Some companies are rarely, if ever, sued and don’t want to make a large investment in data-mining tools, so it’s a question of what the courts will find reasonable, says Info-Tech’s Armstrong.

“The judges and prosecutors are recognizing not only the importance of electronic messaging for civil procedures, but also that there are going to be some limitations, particularly for smaller organizations that have fewer resources to throw at this problem.”

Some may already have a document management system in place, which provides a foundation for data mining. Corporate counsel should ask their IT department if the company is using some type of document management system, such as Hummingbird or iManage, which allows users to save documents that can later be retrieved in an efficient manner, says Commonwealth Legal’s Felsky.

The problem, however, is that some employees might continue to save documents on their hard drive. “Some companies will have document-management systems,” says Felsky. “But it’s important for corporate counsel to understand those were put in for business purposes, not for litigation purposes.”

If the company doesn’t have a system like this in place, corporate counsel can ask the IT department if they’re capable of installing a program and running an indexing process that will allow them to do this kind of search.

There are a number of these tools on the market, says Felsky. For small to mid-sized organizations, a tool called dtSearch works on desktops or company servers to index all documents and e-mail. Google offers an enterprise search appliance that culls through data on web servers, file servers, content management systems, relational databases, and business applications through its search box.

Once corporate counsel find relevant documents, they must be able to produce the originals in court. “We freeze the evidence in the form of an image so the documents that are relevant are produced as an image file rather than a Word document or PowerPoint or Excel spreadsheet,” says Felsky.

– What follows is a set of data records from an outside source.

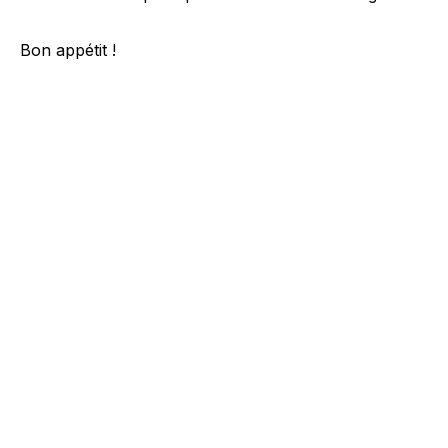
Bon appétit !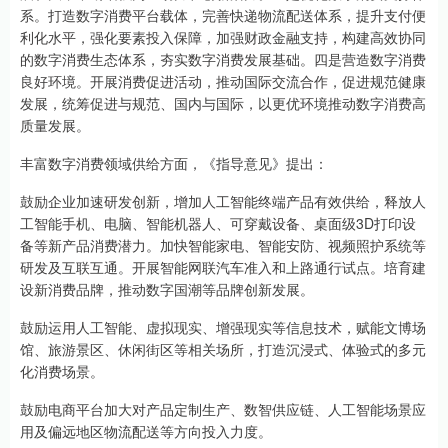
系。打造数字消费平台载体，完善快递物流配送体系，提升支付便
利化水平，强化要素投入保障，加强财政金融支持，构建高效协同
的数字消费生态体系，夯实数字消费发展基础。四是营造数字消费
良好环境。开展消费促进活动，推动国际交流合作，促进规范健康
发展，统筹促进与规范、国内与国际，以更优环境推动数字消费高
质量发展。
丰富数字消费领域供给方面，《指导意见》提出：
鼓励企业加速研发创新，增加人工智能终端产品有效供给，释放人
工智能手机、电脑、智能机器人、可穿戴设备、桌面级3D打印设
备等新产品消费潜力。加快智能家电、智能安防、视频照护系统等
研发及互联互通。开展智能网联汽车准入和上路通行试点。培育建
设新消费品牌，推动数字国潮等品牌创新发展。
鼓励运用人工智能、虚拟现实、增强现实等信息技术，赋能文博场
馆、旅游景区、休闲街区等相关场所，打造沉浸式、体验式的多元
化消费场景。
鼓励电商平台加大对产品定制生产、数智供应链、人工智能场景应
用及偏远地区物流配送等方向投入力度。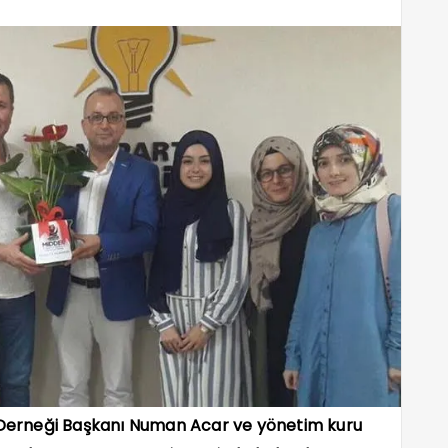
 Derneği Başkanı Numan Acar ve yönetim kuru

The last thing you want to do is lose that data once you’ve identified it, says Peter Vakof, a partner with PricewaterhouseCoopers’ forensic technology solutions. If you don’t isolate a backup tape, for example, and that tape is due for rotation by the IT department, the data could be overwritten.

Still, it’s important not to rely solely on technology, says Vakof. Test the tool and make sure it’s searching properly, and ensure that you use a range of possible search terms. If you rely blindly on the software and it doesn’t find anything, yet the other side tested it and found a flaw or used a different software program that caught something, you’re in trouble. “Use the technology to facilitate the review and find the issues,” he says.

“But, nonetheless, the key responsibility still lies with the reviewer.”